Yikes… this is shocking

Agreed, I’ve used OpenHAB a little over a year, starting with 2.3. With a battery backup running on a small desktop PC running Deb 9, I go months without having to ever restart. Months

OK, that’s what I’m wondering is have you ever tested on different hardware because that is just way over the top, I can’t believe you didn’t give up.

Which odroid model are you using? There’s an issue in the dual core architecture not playing nicely with Java for the xu4, causing OH to crash regularly. Problem impacts at least odroid xu4 but maybe other models as well. The workaround documented here is to disable one of the cores for Java

Either way, the issue I mention above only applies to broad OH, not just rules.

EDIT:
Found the reason :upside_down_face:. In every single rule file I mentioned, I had a rule having the same “display name”. It seems that openHAB has an issue with equal rule names if they aren’t in the same .rules file. Anyway its working just fine.

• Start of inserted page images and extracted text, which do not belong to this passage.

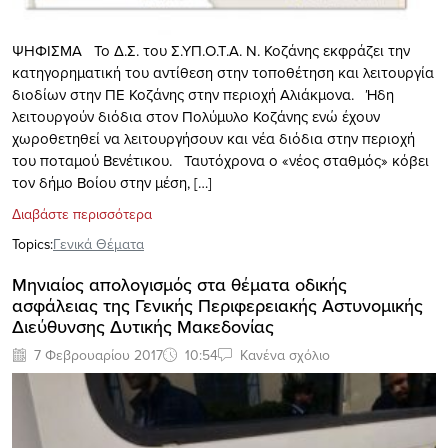
ΨΗΦΙΣΜΑ Το Δ.Σ. του Σ.ΥΠ.Ο.Τ.Α. Ν. Κοζάνης εκφράζει την
κατηγορηματική του αντίθεση στην τοποθέτηση και λειτουργία
διοδίων στην ΠΕ Κοζάνης στην περιοχή Αλιάκμονα. Ήδη
λειτουργούν διόδια στον Πολύμυλο Κοζάνης ενώ έχουν
χωροθετηθεί να λειτουργήσουν και νέα διόδια στην περιοχή
του ποταμού Βενέτικου. Ταυτόχρονα ο «νέος σταθμός» κόβει
τον δήμο Βοίου στην μέση, […]
Διαβάστε περισσότερα
Topics:
Γενικά Θέματα
Μηνιαίος απολογισμός στα θέματα οδικής
ασφάλειας της Γενικής Περιφερειακής Αστυνομικής
Διεύθυνσης Δυτικής Μακεδονίας
7 Φεβρουαρίου 2017
10:54
Κανένα σχόλιο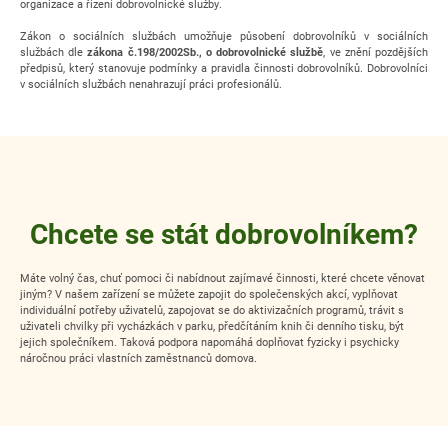
organizace a řízení dobrovolnické služby.
Zákon o sociálních službách umožňuje působení dobrovolníků v sociálních
službách dle
zákona č.198/2002Sb., o dobrovolnické službě
, ve znění pozdějších
předpisů, který stanovuje podmínky a pravidla činnosti dobrovolníků. Dobrovolníci
v sociálních službách nenahrazují práci profesionálů.
Chcete se stát dobrovolníkem?
Máte volný čas, chuť pomoci či nabídnout zajímavé činnosti, které chcete věnovat
jiným? V našem zařízení se můžete zapojit do společenských akcí, vyplňovat
individuální potřeby uživatelů, zapojovat se do aktivizačních programů, trávit s
uživateli chvilky při vycházkách v parku, předčítáním knih či denního tisku, být
jejich společníkem. Taková podpora napomáhá doplňovat fyzicky i psychicky
náročnou práci vlastních zaměstnanců domova.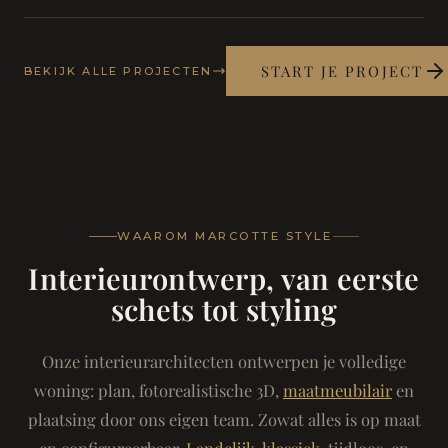
START JE PROJECT
BEKIJK ALLE PROJECTEN
WAAROM MARCOTTE STYLE
Interieurontwerp, van eerste
schets tot styling
Onze interieurarchitecten ontwerpen je volledige
woning: plan, fotorealistische 3D,
maatmeubilair
en
plaatsing door ons eigen team. Zowat alles is op maat
en configureerbaar.
Landelijk-klassiek
, tijdloos, en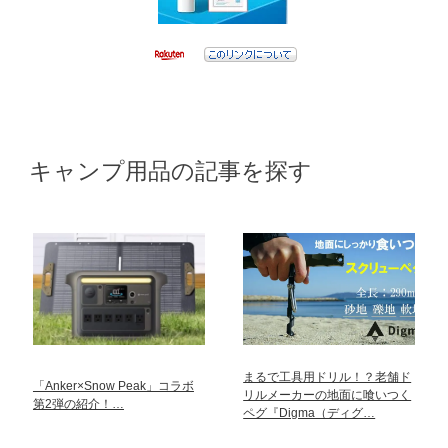
キャンプ用品の記事を探す
まるで工具用ドリル！？老舗ド
「Anker×Snow Peak」コラボ
リルメーカーの地面に喰いつく
第2弾の紹介！…
ペグ『Digma（ディグ…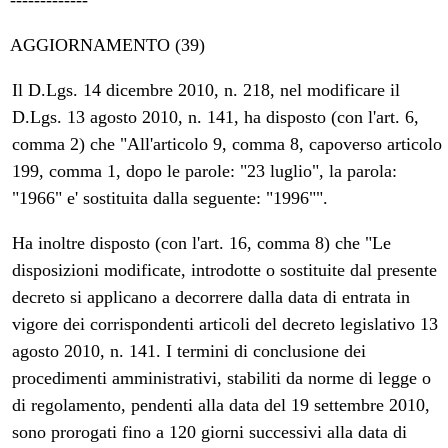
AGGIORNAMENTO (39)
Il D.Lgs. 14 dicembre 2010, n. 218, nel modificare il
D.Lgs. 13 agosto 2010, n. 141, ha disposto (con l'art. 6,
comma 2) che "All'articolo 9, comma 8, capoverso articolo
199, comma 1, dopo le parole: "23 luglio", la parola:
"1966" e' sostituita dalla seguente: "1996"".
Ha inoltre disposto (con l'art. 16, comma 8) che "Le
disposizioni modificate, introdotte o sostituite dal presente
decreto si applicano a decorrere dalla data di entrata in
vigore dei corrispondenti articoli del decreto legislativo 13
agosto 2010, n. 141. I termini di conclusione dei
procedimenti amministrativi, stabiliti da norme di legge o
di regolamento, pendenti alla data del 19 settembre 2010,
sono prorogati fino a 120 giorni successivi alla data di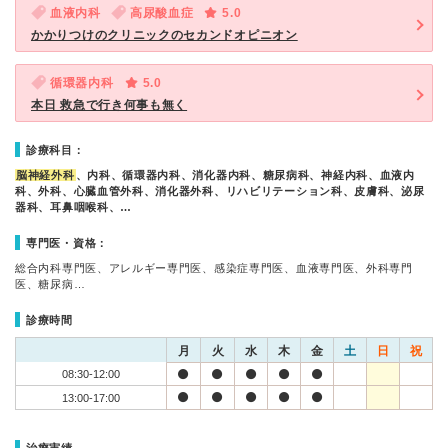
血液内科
高尿酸血症
5.0
かかりつけのクリニックのセカンドオピニオン
循環器内科
5.0
本日 救急で行き何事も無く
診療科目：
脳神経外科
、内科、循環器内科、消化器内科、糖尿病科、神経内科、血液内
科、外科、心臓血管外科、消化器外科、リハビリテーション科、皮膚科、泌尿
器科、耳鼻咽喉科、…
専門医・資格：
総合内科専門医、アレルギー専門医、感染症専門医、血液専門医、外科専門
医、糖尿病…
診療時間
月
火
水
木
金
土
日
祝
08:30-12:00
13:00-17:00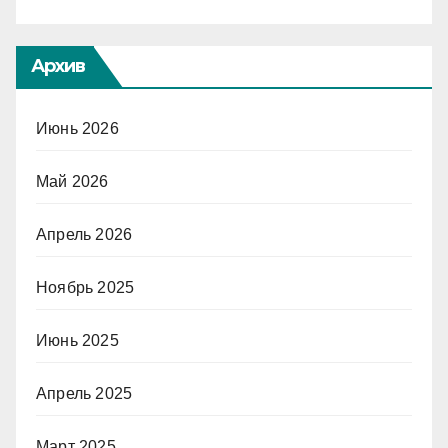
Архив
Июнь 2026
Май 2026
Апрель 2026
Ноябрь 2025
Июнь 2025
Апрель 2025
Март 2025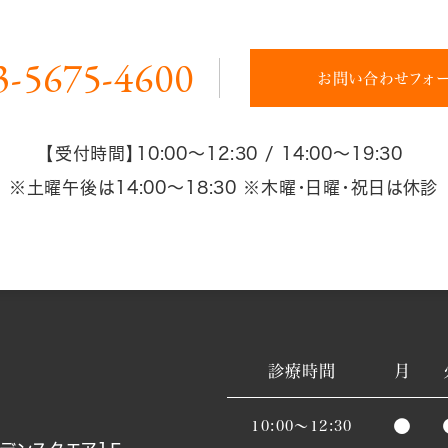
3-5675-4600
お問い合わせフォ
【受付時間】
10:00～12:30 / 14:00～19:30
※土曜午後は14:00～18:30
※木曜・日曜・祝日は休診
診療時間
月
●
10:00～12:30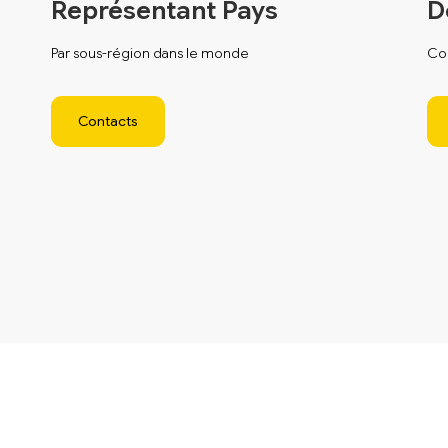
Représentant Pays
D
Par sous-région dans le monde
Com
Contacts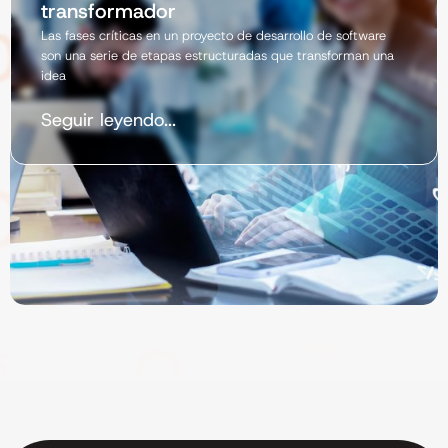
transformador
Las fases críticas en un proyecto de desarrollo de software
son una serie de etapas estructuradas que transforman una
idea
Seguir leyendo...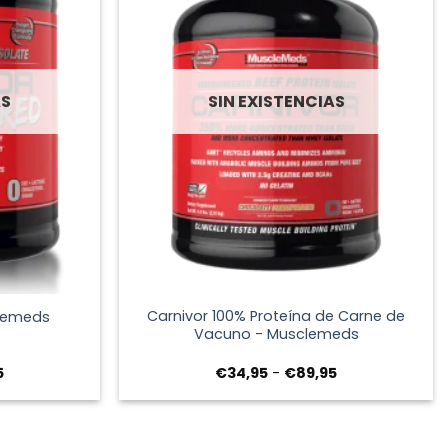
AS
SIN EXISTENCIAS
+
Carnivor 100% Proteína de Carne de
clemeds
Vacuno - Musclemeds
Rango
Rango
5
€
34,95
-
€
89,95
de
de
precios:
precios:
desde
desde
€34,95
€34,95
hasta
hasta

Anyone ever had the problem that only the last saved/modified *.rules file works? I have a lot of “older” rules files that are working continously. But some of my younger rules files are making problems. Not using Thread.Sleep or Locks in any of my rules. I’m using openHAB quite a few years now and I’ve never had an issue like that.

Example:

ABC.rules gets modified

  • All rules in ABC.rules will trigger (simple item changed rules)
  • All other *.rules files are working.
  • No rules in DEF.rules are triggering.

DEF.rules gets modified

  • All rules in DEF.rules will trigger (simple item changed rules)
  • All other *.rules files are working.
  • No rules in ABC.rules are triggering.

Anyone has an idea? Installation is just a few months old. So the SD-Card.